**What needs to be done:** Write the records below out in full, character for character, with no pictures.

Data extracted from a collection
§ §
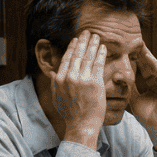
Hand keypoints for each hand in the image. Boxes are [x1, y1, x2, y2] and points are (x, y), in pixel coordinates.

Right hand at [48, 31, 106, 147]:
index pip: (66, 58)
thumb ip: (55, 84)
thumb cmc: (70, 114)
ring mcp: (82, 79)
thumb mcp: (57, 98)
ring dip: (93, 45)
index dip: (72, 47)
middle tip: (87, 32)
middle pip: (77, 54)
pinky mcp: (95, 83)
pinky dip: (101, 55)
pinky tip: (103, 48)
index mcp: (59, 79)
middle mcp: (69, 77)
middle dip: (83, 41)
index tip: (76, 39)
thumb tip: (53, 74)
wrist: (81, 125)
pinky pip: (98, 65)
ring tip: (97, 37)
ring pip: (88, 57)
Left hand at [130, 45, 156, 152]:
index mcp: (153, 85)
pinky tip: (146, 56)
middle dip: (141, 54)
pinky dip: (153, 64)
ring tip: (139, 45)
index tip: (127, 51)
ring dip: (147, 56)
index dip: (136, 60)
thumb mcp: (133, 98)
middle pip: (149, 65)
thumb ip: (128, 88)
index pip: (144, 69)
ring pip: (154, 66)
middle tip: (133, 42)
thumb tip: (118, 78)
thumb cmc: (146, 116)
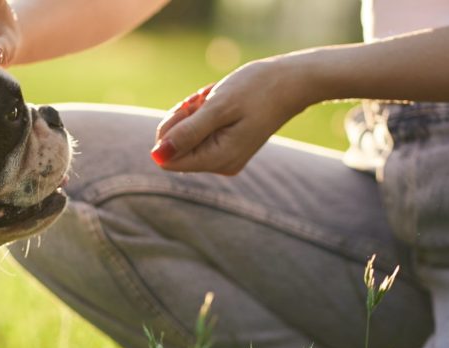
§ §
**Result for this exercise:**
Hand keypoints for each hand in the image. Boxes are [x1, y1, x2, y2] and points are (x, y), in pixel coordinates.

Right hand at [48, 31, 106, 147]:
index pip: (66, 58)
thumb ip: (55, 84)
thumb cmc: (70, 114)
ring mcp: (82, 79)
thumb mcp: (57, 98)
ring dip: (93, 45)
index dip: (72, 47)
middle tip: (87, 32)
middle pip: (77, 54)
pinky mcp: (95, 83)
pinky dip: (101, 55)
pinky tip: (103, 48)
index mcp: (59, 79)
middle mcp: (69, 77)
middle dip: (83, 41)
index tip: (76, 39)
thumb tip: (53, 74)
wrist: (81, 125)
pinky pip: (98, 65)
ring tip: (97, 37)
ring pip: (88, 57)
Left hand at [130, 45, 156, 152]:
index mcp: (153, 85)
pinky tip: (146, 56)
middle dip: (141, 54)
pinky dip: (153, 64)
ring tip: (139, 45)
index tip: (127, 51)
ring dip: (147, 56)
index dip: (136, 60)
thumb mcp: (133, 98)
middle pip: (149, 65)
thumb ip: (128, 88)
index pip: (144, 69)
ring pip: (154, 66)
middle tip: (133, 42)
thumb tip: (118, 78)
thumb cmc: (146, 116)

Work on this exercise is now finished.